Andrea Bolognani abologna at redhat.com
Mon Oct 10 09:27:49 UTC 2016


On Fri, 2016-10-07 at 12:11 -0400, Laine Stump wrote:
> > So instead of guaranteeing that there will always be an empty
> > slot available for hotplug during a single start/destroy
> > cycle of the guest, we would be guaranteeing that there will
> > be 3/4 empty slots available for either hotplug or coldplug
> > throughout the entire life of the guest.
> 
> A better way to put it is that we guarantee there will be "N" (3 or 4 or 
> whatever) slots available when the domain is originally defined. Once 
> any change has been made, all bets are off.

Okay, your alternative reading matches with my understanding
of your proposal :)

> > Sounds like a pretty good compromise to me.
>> > The only problem I can think of is that there might be
> > management applications that add eg. a pcie-root in the XML
> > when first defining a guest, and after the change such guests
> > would get zero hotpluggable ports. Then again it's probably
> > okay to expect such management applications to add the
> > necessary number of pcie-root-ports themselves.
> 
> Yeah, if they know enough to be adding a root-port, then they know 
> enough to add extras.

Note that I wrote pcie-root, not pcie-root-port.

> > Maybe we could relax the wording on A) and ignore any
> > pci{,e}-root?
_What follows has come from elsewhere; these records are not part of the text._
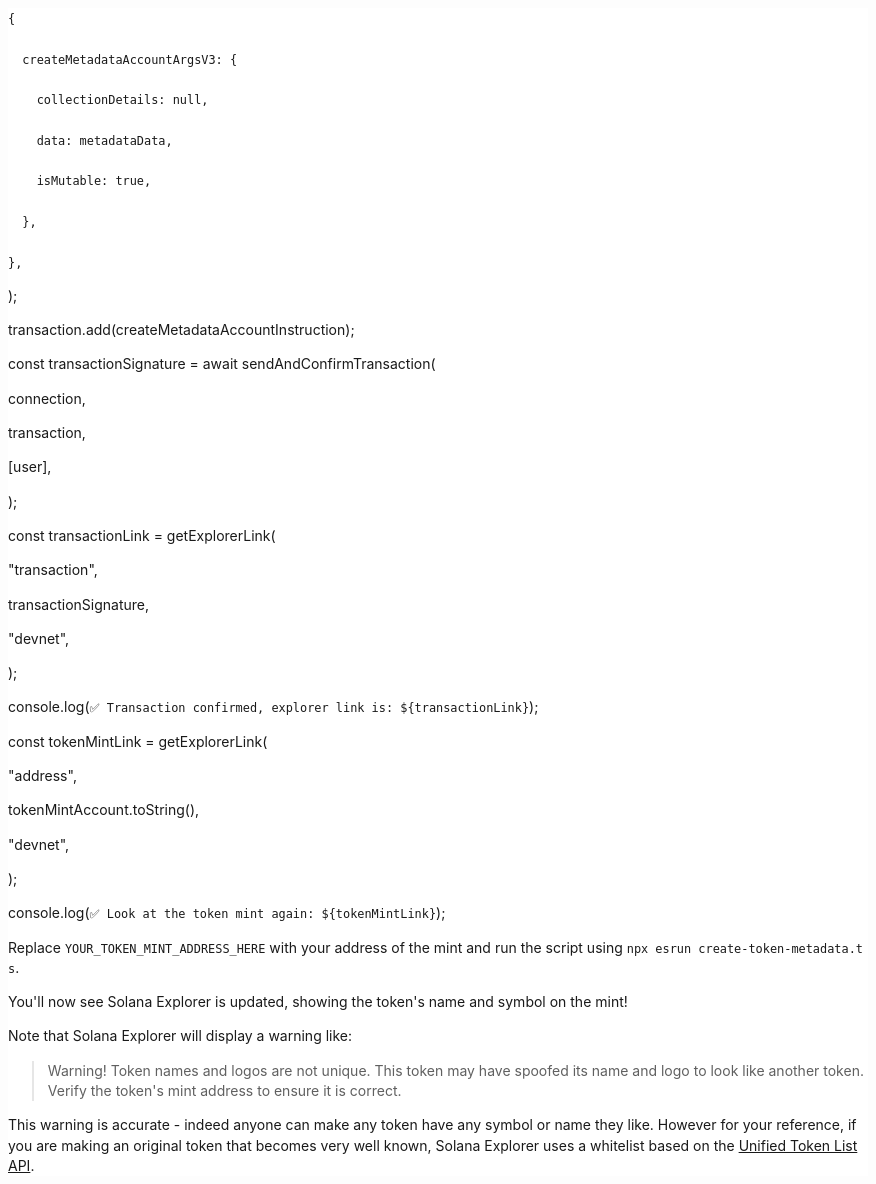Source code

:     {

      createMetadataAccountArgsV3: {

        collectionDetails: null,

        data: metadataData,

        isMutable: true,

      },

    },

  );

transaction.add(createMetadataAccountInstruction);

const transactionSignature = await sendAndConfirmTransaction(

  connection,

  transaction,

  [user],

);

const transactionLink = getExplorerLink(

  "transaction",

  transactionSignature,

  "devnet",

);

console.log(`✅ Transaction confirmed, explorer link is: ${transactionLink}`);

const tokenMintLink = getExplorerLink(

  "address",

  tokenMintAccount.toString(),

  "devnet",

);

console.log(`✅ Look at the token mint again: ${tokenMintLink}`);

Replace `YOUR_TOKEN_MINT_ADDRESS_HERE` with your address of the mint and run the script using `npx esrun create-token-metadata.ts`.

You'll now see Solana Explorer is updated, showing the token's name and symbol on the mint!

Note that Solana Explorer will display a warning like:

> Warning! Token names and logos are not unique. This token may have spoofed its name and logo to look like another token. Verify the token's mint address to ensure it is correct.

This warning is accurate - indeed anyone can make any token have any symbol or name they like. However for your reference, if you are making an original token that becomes very well known, Solana Explorer uses a whitelist based on the [Unified Token List API](https://github.com/solflare-wallet/utl-api).

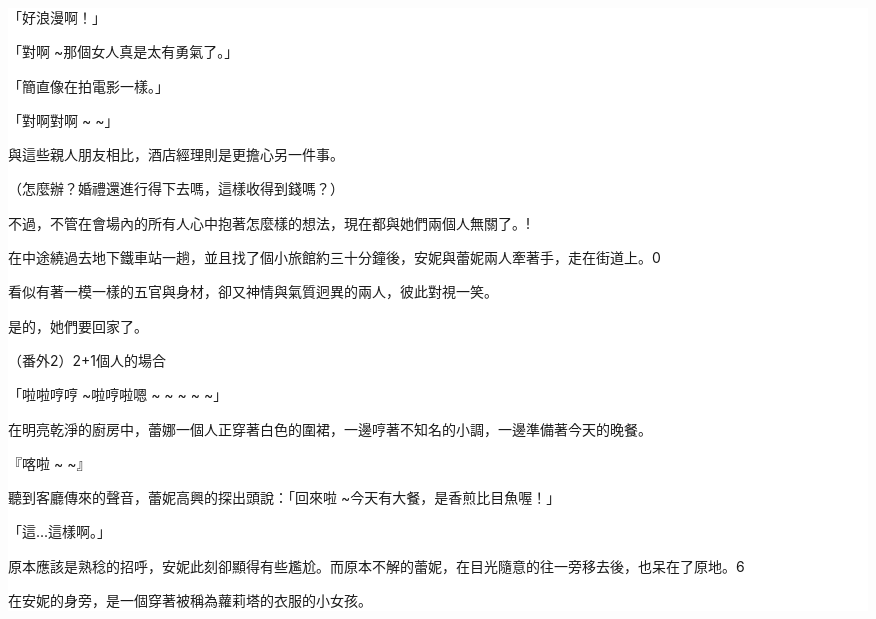 「好浪漫啊！」



「對啊 ~那個女人真是太有勇氣了。」



「簡直像在拍電影一樣。」



「對啊對啊 ~ ~」



與這些親人朋友相比，酒店經理則是更擔心另一件事。



（怎麼辦？婚禮還進行得下去嗎，這樣收得到錢嗎？）







不過，不管在會場內的所有人心中抱著怎麼樣的想法，現在都與她們兩個人無關了。!



在中途繞過去地下鐵車站一趟，並且找了個小旅館約三十分鐘後，安妮與蕾妮兩人牽著手，走在街道上。0



看似有著一模一樣的五官與身材，卻又神情與氣質迥異的兩人，彼此對視一笑。





是的，她們要回家了。





（番外2）2+1個人的場合



「啦啦哼哼 ~啦哼啦嗯 ~ ~ ~ ~ ~」



在明亮乾淨的廚房中，蕾娜一個人正穿著白色的圍裙，一邊哼著不知名的小調，一邊準備著今天的晚餐。



『喀啦 ~ ~』



聽到客廳傳來的聲音，蕾妮高興的探出頭說：「回來啦 ~今天有大餐，是香煎比目魚喔！」



「這...這樣啊。」



原本應該是熟稔的招呼，安妮此刻卻顯得有些尷尬。而原本不解的蕾妮，在目光隨意的往一旁移去後，也呆在了原地。6





在安妮的身旁，是一個穿著被稱為蘿莉塔的衣服的小女孩。
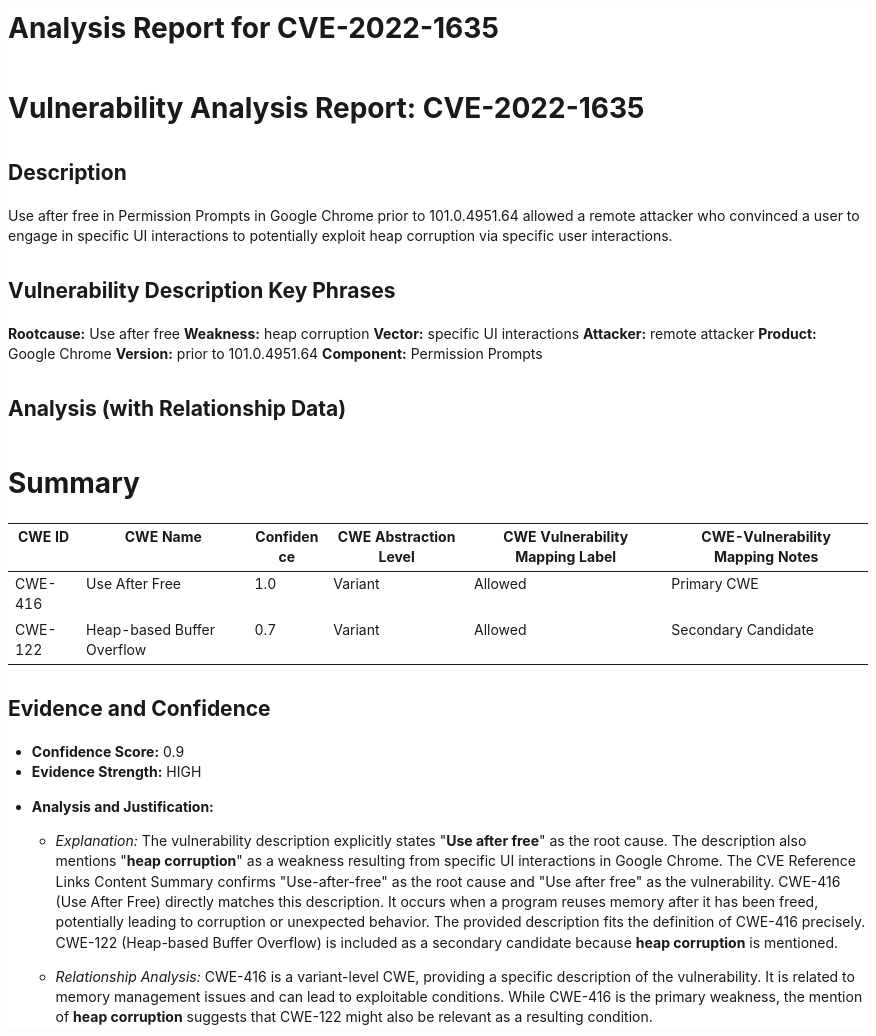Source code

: # Analysis Report for CVE-2022-1635

# Vulnerability Analysis Report: CVE-2022-1635

## Description

Use after free in Permission Prompts in Google Chrome prior to 101.0.4951.64 allowed a remote attacker who convinced a user to engage in specific UI interactions to potentially exploit heap corruption via specific user interactions.

## Vulnerability Description Key Phrases

**Rootcause:** Use after free
**Weakness:** heap corruption
**Vector:** specific UI interactions
**Attacker:** remote attacker
**Product:** Google Chrome
**Version:** prior to 101.0.4951.64
**Component:** Permission Prompts

## Analysis (with Relationship Data)

# Summary
| CWE ID | CWE Name | Confidence | CWE Abstraction Level | CWE Vulnerability Mapping Label | CWE-Vulnerability Mapping Notes |
|---|---|---|---|---|---|
| CWE-416 | Use After Free | 1.0 | Variant | Allowed | Primary CWE |
| CWE-122 | Heap-based Buffer Overflow | 0.7 | Variant | Allowed | Secondary Candidate |

## Evidence and Confidence

*   **Confidence Score:** 0.9
*   **Evidence Strength:** HIGH

- **Analysis and Justification:**  
  - *Explanation:* The vulnerability description explicitly states "**Use after free**" as the root cause. The description also mentions "**heap corruption**" as a weakness resulting from specific UI interactions in Google Chrome. The CVE Reference Links Content Summary confirms "Use-after-free" as the root cause and "Use after free" as the vulnerability. CWE-416 (Use After Free) directly matches this description. It occurs when a program reuses memory after it has been freed, potentially leading to corruption or unexpected behavior. The provided description fits the definition of CWE-416 precisely. CWE-122 (Heap-based Buffer Overflow) is included as a secondary candidate because **heap corruption** is mentioned.
  
  - *Relationship Analysis:* CWE-416 is a variant-level CWE, providing a specific description of the vulnerability. It is related to memory management issues and can lead to exploitable conditions. While CWE-416 is the primary weakness, the mention of **heap corruption** suggests that CWE-122 might also be relevant as a resulting condition.
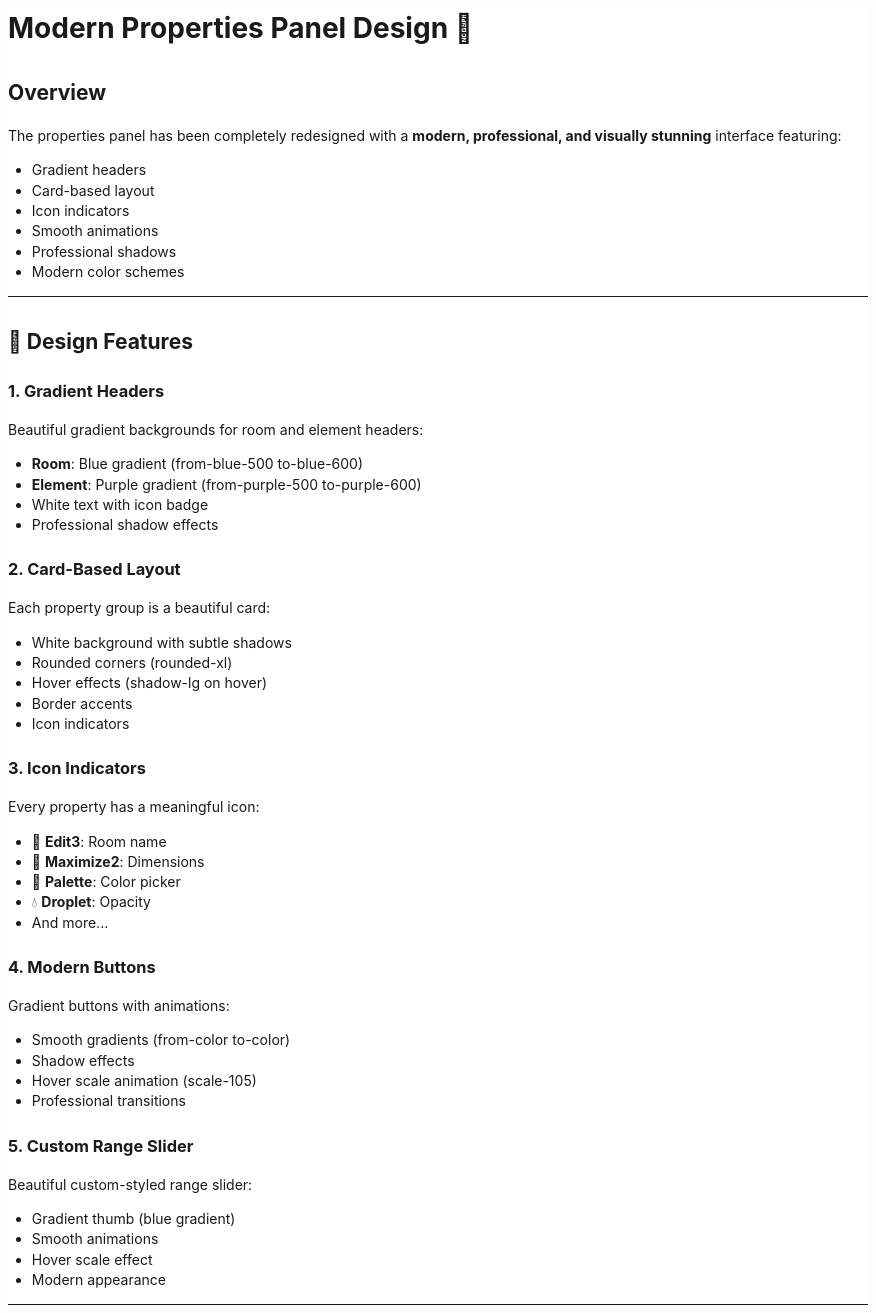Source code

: # Modern Properties Panel Design 🎨

## Overview

The properties panel has been completely redesigned with a **modern, professional, and visually stunning** interface featuring:
- Gradient headers
- Card-based layout
- Icon indicators
- Smooth animations
- Professional shadows
- Modern color schemes

---

## 🎨 Design Features

### 1. **Gradient Headers**
Beautiful gradient backgrounds for room and element headers:
- **Room**: Blue gradient (from-blue-500 to-blue-600)
- **Element**: Purple gradient (from-purple-500 to-purple-600)
- White text with icon badge
- Professional shadow effects

### 2. **Card-Based Layout**
Each property group is a beautiful card:
- White background with subtle shadows
- Rounded corners (rounded-xl)
- Hover effects (shadow-lg on hover)
- Border accents
- Icon indicators

### 3. **Icon Indicators**
Every property has a meaningful icon:
- 📝 **Edit3**: Room name
- 📏 **Maximize2**: Dimensions
- 🎨 **Palette**: Color picker
- 💧 **Droplet**: Opacity
- And more...

### 4. **Modern Buttons**
Gradient buttons with animations:
- Smooth gradients (from-color to-color)
- Shadow effects
- Hover scale animation (scale-105)
- Professional transitions

### 5. **Custom Range Slider**
Beautiful custom-styled range slider:
- Gradient thumb (blue gradient)
- Smooth animations
- Hover scale effect
- Modern appearance

---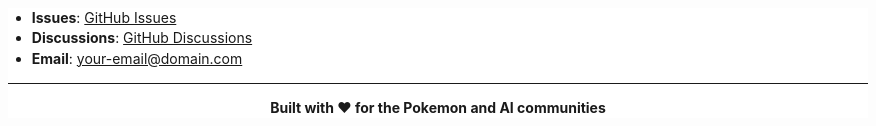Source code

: - **Issues**: [GitHub Issues](https://github.com/your-username/pokemon-knowledge-graph/issues)
- **Discussions**: [GitHub Discussions](https://github.com/your-username/pokemon-knowledge-graph/discussions)
- **Email**: your-email@domain.com

---

<div align="center">
  <strong>Built with ❤️ for the Pokemon and AI communities</strong>
</div>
Even though there is really no reason for
> > either a user or a management application to add them
> > explicitly when defining a guest, I feel like they might be
> > special enough to deserve an exception.
> 
> I thought about that; I'm not sure. In the case of libguestfs, even if 
> Rich added a pcie-root, I guess he would still be manually addressing 
> his pci devices, so that would be clue enough that he knew what he was 
> doing and didn't want any extra.

Yeah, I'm not sure about that either, I just felt like it
would be good to think about it. I don't really see problems
going one way or the other, and I guess your initial
proposal is slightly more strict, so we might as well go for
it and relax it later if a compelling use case is found.